Records provided
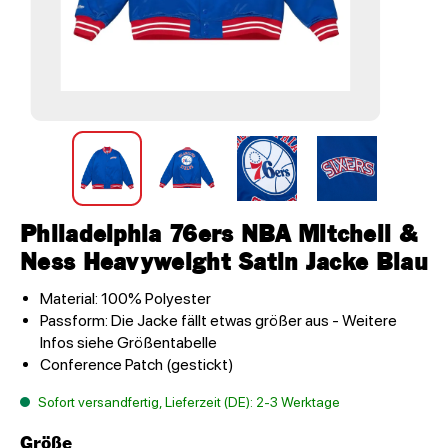
Philadelphia 76ers NBA Mitchell &
Ness Heavyweight Satin Jacke Blau
Material: 100% Polyester
Passform: Die Jacke fällt etwas größer aus - Weitere
Infos siehe Größentabelle
Conference Patch (gestickt)
Sofort versandfertig, Lieferzeit (DE): 2-3 Werktage
Größe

Work item
Copy all lines from the data that hold the word "Jacke".

The completed task
Ness Heavyweight Satin Jacke Blau
Passform: Die Jacke fällt etwas größer aus - Weitere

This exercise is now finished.